Taiwan President-Elect To Seek Cooperation With Japan, U.S.; China’s De-Facto Interference in Election Backfired

The Yomiuri Shimbun
Supporters of Taiwan’s president-elect Lai Ching-te shout happily in Taipei on Saturday.

Taiwan’s Vice President Lai Ching-te of the ruling Democratic Progressive Party won the Taiwan presidential election on Saturday. The president-elect is set to boost cooperation with the United States and Japan to counter China, with an eye on growing pressure from Beijing in the future.

With China maintaining its uncompromising stance against Taiwan, the security situation in the Indo-Pacific region is likely to become even more tense.

When his victory became certain on Saturday night, Lai appeared before his supporters with a broad smile, waving in response to their cheers.

“People in Taiwan successfully deterred interference from external forces with their actions,” he said, apparently thinking of China, which has effectively interfered with the election.

But he also indicated his intention to nurture cross-Strait peace. “Under the principles of dignity and parity, we will pursue exchanges and cooperation with China,” he said.

During the election campaign, Lai avoided declaring a pro-independence position, which has caused concern both at home and abroad, and pledged to carry on President Tsai Ing-wen’s policy of maintaining the status quo. He reiterated this stance on Saturday, saying he will continue the methods and approaches Tsai has used.

In its stance toward Beijing, Taiwan has been keeping pace with the United States in consideration for Washington, which wants to avoid friction with China.

During his visit to the United States in August last year, Lai stressed his intention to focus on maintaining ties with Washington, telling a U.S. news agency that Taiwan will continue “cooperating closely with the international community, while deepening our democracy.” He also said, “I believe the U.S. will continue to support us.”

Lai’s choice of Hsiao Bi-khim as his running mate was meant to win trust from Washington. Hsiao is a former representative of the Taipei Economic and Cultural Representative Office in the United States, which is Taiwan’s contact organization in America.

Lai is deeply concerned about military pressure from China, which is expected to heighten. During the Tsai administration, which has resolutely faced off with China, Beijing has made it normal for its forces to cross the median line in the Taiwan Strait, which has worked as a de facto ceasefire line between Taiwan and mainland China.

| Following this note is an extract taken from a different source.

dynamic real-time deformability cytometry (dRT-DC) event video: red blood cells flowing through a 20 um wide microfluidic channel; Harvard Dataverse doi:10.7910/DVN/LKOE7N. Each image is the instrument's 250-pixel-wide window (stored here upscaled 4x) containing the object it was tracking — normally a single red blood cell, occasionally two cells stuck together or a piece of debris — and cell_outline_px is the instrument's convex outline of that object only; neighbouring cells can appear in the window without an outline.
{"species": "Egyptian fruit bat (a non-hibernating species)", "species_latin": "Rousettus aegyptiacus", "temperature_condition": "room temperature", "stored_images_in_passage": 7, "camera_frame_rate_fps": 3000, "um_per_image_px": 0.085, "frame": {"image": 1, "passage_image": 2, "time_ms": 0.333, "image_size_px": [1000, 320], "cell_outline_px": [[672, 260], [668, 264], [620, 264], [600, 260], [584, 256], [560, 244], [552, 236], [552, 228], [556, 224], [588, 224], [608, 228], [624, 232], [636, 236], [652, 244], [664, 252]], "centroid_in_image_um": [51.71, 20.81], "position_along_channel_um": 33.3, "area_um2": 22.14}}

Given the increasing gap in the military strength of Taiwan and China, it is increasingly important for Taiwan to boost cooperation with Japan, the United States and European countries.

According to a source close to the Chinese government, the Tsai side secretly informed Beijing of the content of her inauguration address in 2016 before she took office and Beijing gave a signal that it was within permissible limits. But China subsequently changed its stance to attack the Tsai administration.

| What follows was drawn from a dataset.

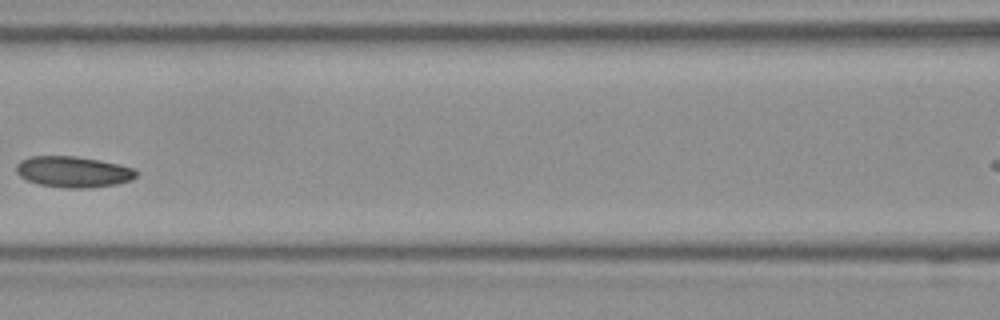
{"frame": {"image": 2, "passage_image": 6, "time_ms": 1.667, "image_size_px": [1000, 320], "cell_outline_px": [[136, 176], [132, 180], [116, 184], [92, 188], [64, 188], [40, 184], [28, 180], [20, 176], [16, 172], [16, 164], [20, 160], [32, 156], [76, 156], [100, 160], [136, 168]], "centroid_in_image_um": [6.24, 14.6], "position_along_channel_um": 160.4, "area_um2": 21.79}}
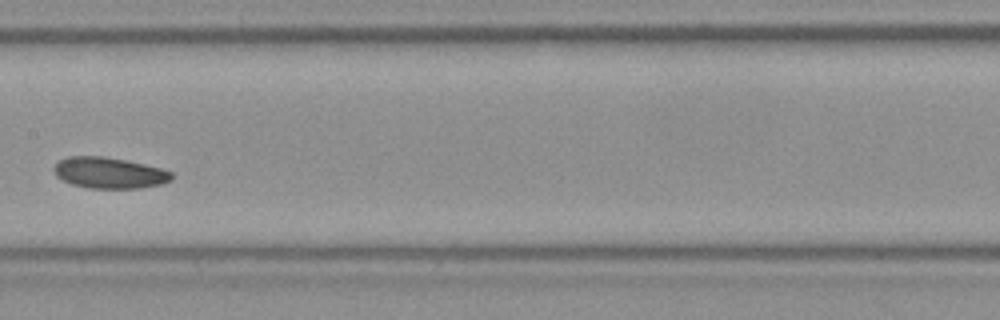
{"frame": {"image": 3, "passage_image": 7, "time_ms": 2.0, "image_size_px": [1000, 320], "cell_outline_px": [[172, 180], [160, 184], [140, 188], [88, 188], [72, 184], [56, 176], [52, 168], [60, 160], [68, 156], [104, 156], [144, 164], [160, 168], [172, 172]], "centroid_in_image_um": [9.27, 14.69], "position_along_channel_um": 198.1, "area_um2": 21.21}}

China is more wary of Lai than it is of Tsai, but the president-elect does not have any direct means to force concessions from China. Given the situation, it is expected to be difficult for Lai to make a breakthrough in the China-Taiwan situation.

Pressure expected to continue

The administration of Chinese President Xi Jinping has attempted replacing the Taiwan administration in the latest presidential election, having ceased dialogue with the ruling Democratic Progressive Party and upsetting the country through both military and economic means.

However, its de-facto interference, as a diplomatic source in Beijing described it, ended up making voters wary and resulted in Vice President Lai Ching-te’s victory.

As there is no room for the Xi administration to make concessions to the DPP administration, China is highly likely to use pressure as its prime tactic to influence the island.

Ahead of the recent presidential election, the Xi administration criticized Lai, calling him an “obstinate Taiwan independence worker” while providing indirect support to the opposition Kuomintang party, which is following a policy of reconciliation toward China.

Although Beijing refrained from creating an extremely tense situation right before the election, it has been said that it conducted “cognitive warfare,” distributing information disadvantageous to Lai on social media.

A high-ranking Chinese government official in charge of Taiwan affairs also pressured voters, saying that the election was a choice between “peace and war” and “prosperity and decline.”

As long as the DPP is in power, the Xi administration will be unable to propose negotiations toward a peaceful reunification. Therefore, China is unlikely to change its policy of seeking reunification against the backdrop of its military strength.

President Xi said China’s reunification with Taiwan is a “historical inevitability.” He also made it clear that China would never rule out the use of force in bringing the island under its control. Xi is highly likely to step up moves to change the status quo of China-Taiwan relations, taking advantage of Lai’s statements and actions.

However, it appears that China does not aim to make the situation excessively tense for the time being, as that might affect Taiwan businesspeople traveling between China and Taiwan to make investments in China. It could also prompt Japan, South Korea and other neighboring countries to refrain from investing in China, a development that could spur a slowdown in the Chinese economy.

China’s Taiwan Affairs Office of the State Council did not criticize Lai by name in its statement on Saturday. Sources close to China-Taiwan relations said it was relatively mild in content.